- Aim 1
List each source cited in the mangrove coastal-protection passage, with author and year, naming each source only once.
- Aim 2
Write a few sentences that carry the passage on mangroves and coastal protection forward from its last sentence.

Much of the recent interest in mangroves stems from their perceived mitigation of the 2004 Indian Ocean Tsunami on coastal settlements. While their actual contribution remains questionable (Barbier, 2015), nonetheless, a number of studies report that mangroves can lower wave heights and reduce water levels during storm surges (Das and Vincent, 2009; Armitage et al., 2019) and that their removal leads to increased coastal erosion and damage (Granek and Ruttenberg 2007; Barbier 2015). Like saltmarsh therefore, mangroves are at the forefront of contemporary research into how ECEs help defend our coastlines (see Krauss and Osland, 2020). It is also noteworthy that Alongi (2008) highlights that how much protection mangroves offer against extreme events is strongly linked to intrinsic habitat characteristics (these include forest location and width, tree density and size, and soil texture), but also the presence of other ECEs, such as coral reefs, seagrass beds and dunes.

- Data listing
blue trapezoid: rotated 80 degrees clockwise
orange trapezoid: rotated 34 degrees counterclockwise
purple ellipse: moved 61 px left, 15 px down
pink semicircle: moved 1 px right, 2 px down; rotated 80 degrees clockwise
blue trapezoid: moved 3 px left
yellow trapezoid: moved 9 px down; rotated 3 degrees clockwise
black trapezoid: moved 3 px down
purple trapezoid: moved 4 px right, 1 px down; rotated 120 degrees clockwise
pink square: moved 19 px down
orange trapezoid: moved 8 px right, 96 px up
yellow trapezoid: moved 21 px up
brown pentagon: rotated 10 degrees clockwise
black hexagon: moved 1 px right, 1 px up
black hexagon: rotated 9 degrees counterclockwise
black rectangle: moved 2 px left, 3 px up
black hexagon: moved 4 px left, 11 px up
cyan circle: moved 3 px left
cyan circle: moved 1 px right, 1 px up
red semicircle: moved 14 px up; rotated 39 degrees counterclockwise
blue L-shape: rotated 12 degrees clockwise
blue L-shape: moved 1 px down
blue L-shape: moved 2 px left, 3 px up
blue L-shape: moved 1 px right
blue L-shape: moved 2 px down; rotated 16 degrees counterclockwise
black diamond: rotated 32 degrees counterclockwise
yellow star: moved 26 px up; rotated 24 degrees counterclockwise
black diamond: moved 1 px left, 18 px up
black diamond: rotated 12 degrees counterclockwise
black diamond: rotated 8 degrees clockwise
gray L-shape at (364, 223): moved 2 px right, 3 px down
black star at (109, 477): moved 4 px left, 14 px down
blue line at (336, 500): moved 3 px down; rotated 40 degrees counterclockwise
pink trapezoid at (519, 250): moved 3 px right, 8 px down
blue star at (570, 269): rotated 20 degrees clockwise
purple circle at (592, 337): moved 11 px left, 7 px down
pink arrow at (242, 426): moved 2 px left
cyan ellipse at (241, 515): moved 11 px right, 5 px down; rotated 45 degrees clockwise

- Written response 1
Barbier, 2015
Das and Vincent, 2009
Armitage et al., 2019
Granek and Ruttenberg, 2007
Krauss and Osland, 2020
Alongi, 2008

- Written response 2
The case for a substantial protective role of sub-tidal ECEs remains less clear (although coral reefs are well studied and widely believed to play a major role – see Barbier 2015). It is known, however, that seagrasses attenuate wave energy (Christianen et al., 2013; Reidenbach and Thomas, 2018), and thus probably offer some coastal defence (Barbier et al., 2011; Ondiviela et al., 2014). Furthermore, the reduction in wave energy seagrasses provide can reduce the erosion experienced by adjacent tidal marsh systems (Carr et al., 2018) and stabilize or even facilitate beach expansion (James et al., 2019). Consequently, the dramatic global decline of seagrass habitat is of great concern and underscores recent calls for wider habitat protection (Cullen-Unsworth and Unsworth, 2018). It is less clear whether sub-tidal macroalgal communities play any role in wave attenuation, and therefore coastal protection, but a full review is provided in this special issue (see Morris et al., 2020). In short, Morris et al. (2020) note how only a limited number of studies have investigated coastal protection, and in their own study in Australia found that wave attenuation by the kelp Ecklonia radiata was restricted to a small sub-set of the environmental conditions sampled.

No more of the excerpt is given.